◆ **Exercise details**: Write out the lines starting with the line with "Can you describe" and going on through the line with "-0.003266, 0.846345, 0.917256]]", keeping every character as it appears.

◆ **Source information**:
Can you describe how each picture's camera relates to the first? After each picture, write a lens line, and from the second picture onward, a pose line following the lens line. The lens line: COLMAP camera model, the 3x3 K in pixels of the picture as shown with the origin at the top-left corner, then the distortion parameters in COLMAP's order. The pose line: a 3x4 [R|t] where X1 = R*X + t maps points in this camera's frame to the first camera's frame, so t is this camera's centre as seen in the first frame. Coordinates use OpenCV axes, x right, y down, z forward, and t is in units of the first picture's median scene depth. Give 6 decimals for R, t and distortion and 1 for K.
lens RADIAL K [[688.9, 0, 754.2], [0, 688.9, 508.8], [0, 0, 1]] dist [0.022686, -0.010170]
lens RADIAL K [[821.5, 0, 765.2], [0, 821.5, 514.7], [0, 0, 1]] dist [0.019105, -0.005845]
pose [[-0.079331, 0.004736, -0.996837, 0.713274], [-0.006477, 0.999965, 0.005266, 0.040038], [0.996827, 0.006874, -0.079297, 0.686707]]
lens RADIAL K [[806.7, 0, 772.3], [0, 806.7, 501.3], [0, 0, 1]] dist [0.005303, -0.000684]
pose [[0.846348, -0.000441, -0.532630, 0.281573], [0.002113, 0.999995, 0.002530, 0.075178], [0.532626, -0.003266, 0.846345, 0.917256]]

==

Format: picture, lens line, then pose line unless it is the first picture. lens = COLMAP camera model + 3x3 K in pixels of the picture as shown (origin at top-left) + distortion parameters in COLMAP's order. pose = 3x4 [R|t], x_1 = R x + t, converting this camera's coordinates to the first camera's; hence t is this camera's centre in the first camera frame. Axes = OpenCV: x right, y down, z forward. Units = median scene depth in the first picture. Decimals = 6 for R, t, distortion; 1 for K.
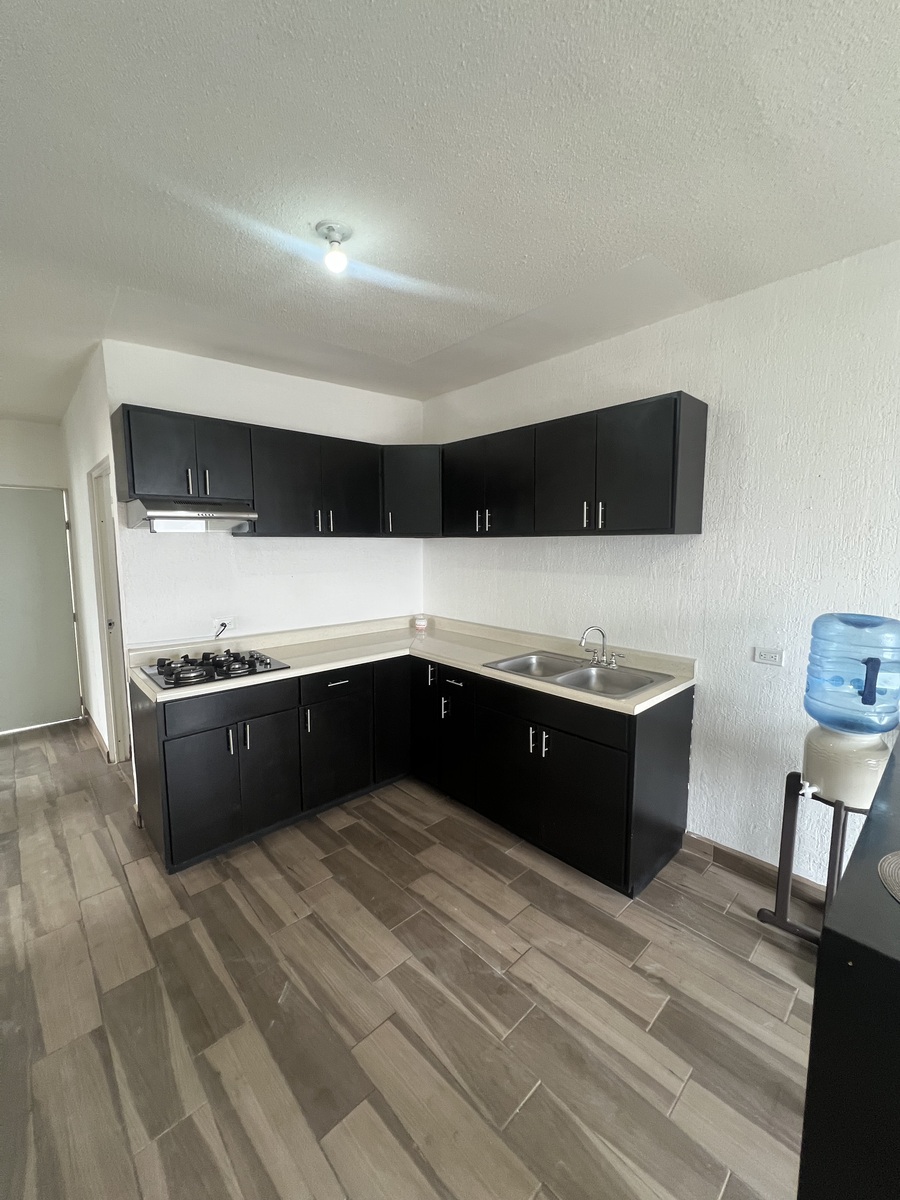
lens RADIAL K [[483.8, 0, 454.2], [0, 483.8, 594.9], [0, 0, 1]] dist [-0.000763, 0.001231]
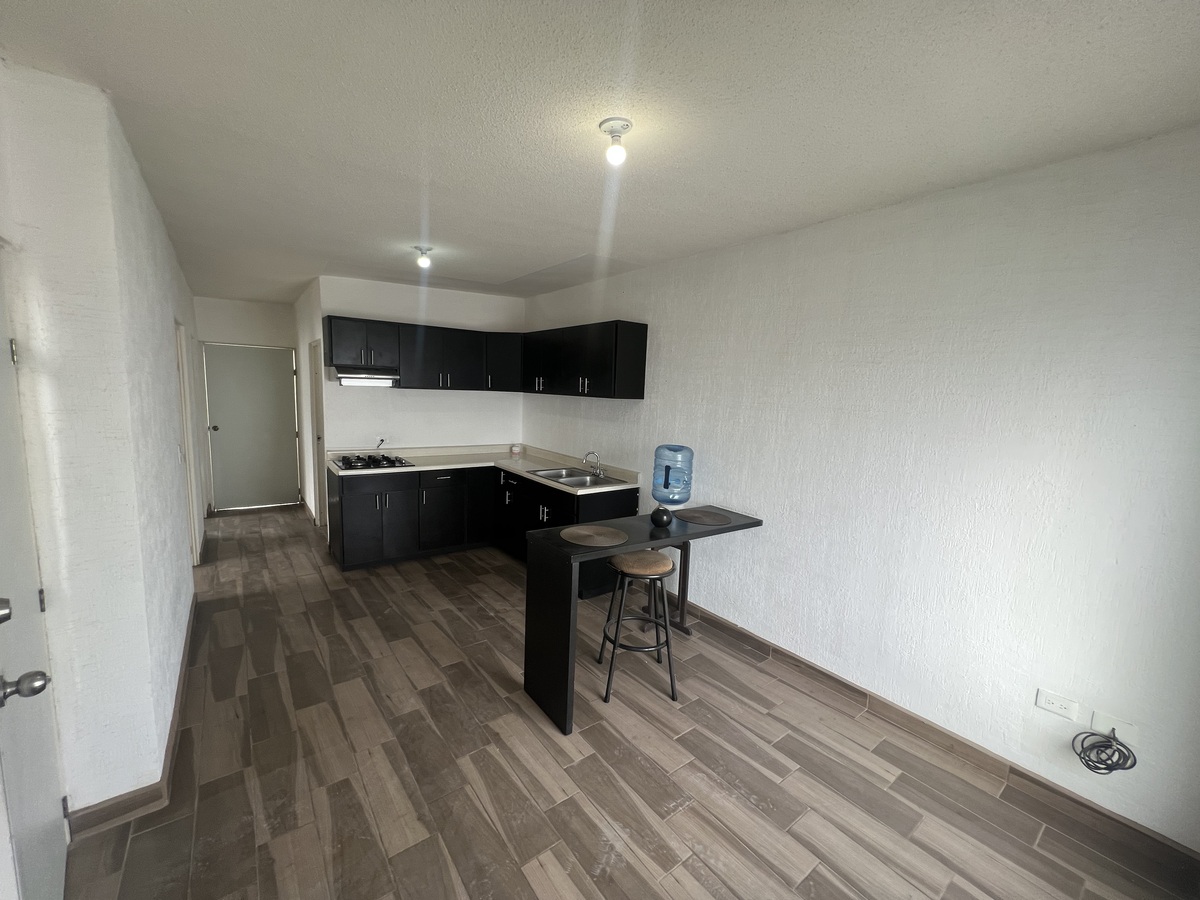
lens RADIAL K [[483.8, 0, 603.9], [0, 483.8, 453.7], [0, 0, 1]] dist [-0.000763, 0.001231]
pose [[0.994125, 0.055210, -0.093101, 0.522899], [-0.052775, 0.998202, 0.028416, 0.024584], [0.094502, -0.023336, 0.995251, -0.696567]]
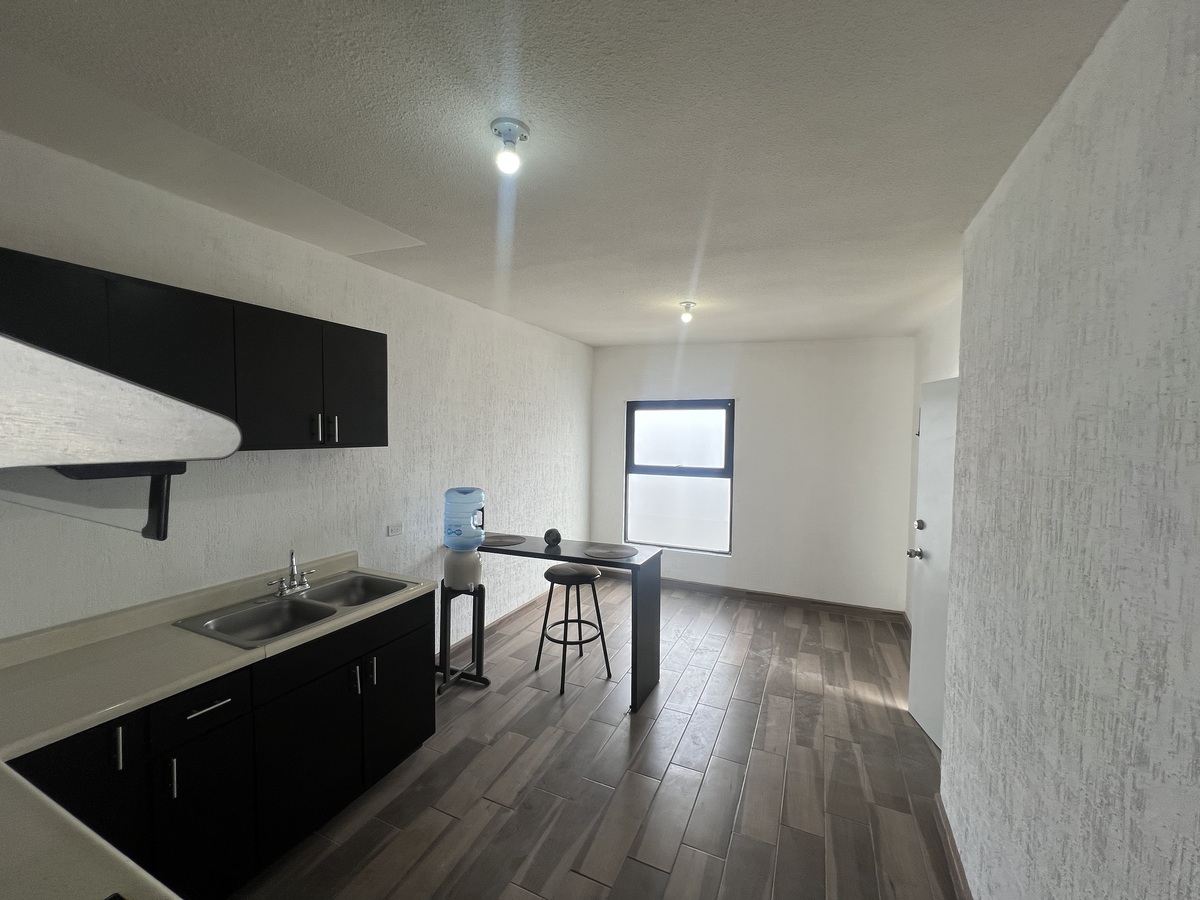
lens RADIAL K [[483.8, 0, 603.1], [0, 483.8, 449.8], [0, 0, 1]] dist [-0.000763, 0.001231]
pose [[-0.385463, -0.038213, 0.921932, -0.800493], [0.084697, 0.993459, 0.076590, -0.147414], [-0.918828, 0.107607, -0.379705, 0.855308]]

◆ **Result of the exercise**:
Can you describe how each picture's camera relates to the first? After each picture, write a lens line, and from the second picture onward, a pose line following the lens line. The lens line: COLMAP camera model, the 3x3 K in pixels of the picture as shown with the origin at the top-left corner, then the distortion parameters in COLMAP's order. The pose line: a 3x4 [R|t] where X1 = R*X + t maps points in this camera's frame to the first camera's frame, so t is this camera's centre as seen in the first frame. Coordinates use OpenCV axes, x right, y down, z forward, and t is in units of the first picture's median scene depth. Give 6 decimals for R, t and distortion and 1 for K.
lens RADIAL K [[688.9, 0, 754.2], [0, 688.9, 508.8], [0, 0, 1]] dist [0.022686, -0.010170]
lens RADIAL K [[821.5, 0, 765.2], [0, 821.5, 514.7], [0, 0, 1]] dist [0.019105, -0.005845]
pose [[-0.079331, 0.004736, -0.996837, 0.713274], [-0.006477, 0.999965, 0.005266, 0.040038], [0.996827, 0.006874, -0.079297, 0.686707]]
lens RADIAL K [[806.7, 0, 772.3], [0, 806.7, 501.3], [0, 0, 1]] dist [0.005303, -0.000684]
pose [[0.846348, -0.000441, -0.532630, 0.281573], [0.002113, 0.999995, 0.002530, 0.075178], [0.532626, -0.003266, 0.846345, 0.917256]]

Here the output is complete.